YOUR TASK ->
Pick out each line in the entries below that contains the word "направлений", and copy those lines.
..............................
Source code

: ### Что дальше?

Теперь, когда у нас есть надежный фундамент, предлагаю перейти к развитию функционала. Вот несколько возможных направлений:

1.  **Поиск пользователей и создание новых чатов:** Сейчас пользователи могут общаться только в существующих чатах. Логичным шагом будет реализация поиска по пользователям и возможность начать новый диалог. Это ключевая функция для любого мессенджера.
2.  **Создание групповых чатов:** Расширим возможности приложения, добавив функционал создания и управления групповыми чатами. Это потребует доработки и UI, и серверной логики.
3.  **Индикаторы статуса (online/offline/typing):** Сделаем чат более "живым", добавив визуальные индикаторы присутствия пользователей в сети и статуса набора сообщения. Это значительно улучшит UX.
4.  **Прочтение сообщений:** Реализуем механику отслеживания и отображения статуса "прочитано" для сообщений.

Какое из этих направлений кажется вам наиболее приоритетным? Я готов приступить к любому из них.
..............................
SOLUTION ->
Теперь, когда у нас есть надежный фундамент, предлагаю перейти к развитию функционала. Вот несколько возможных направлений:
Какое из этих направлений кажется вам наиболее приоритетным? Я готов приступить к любому из них.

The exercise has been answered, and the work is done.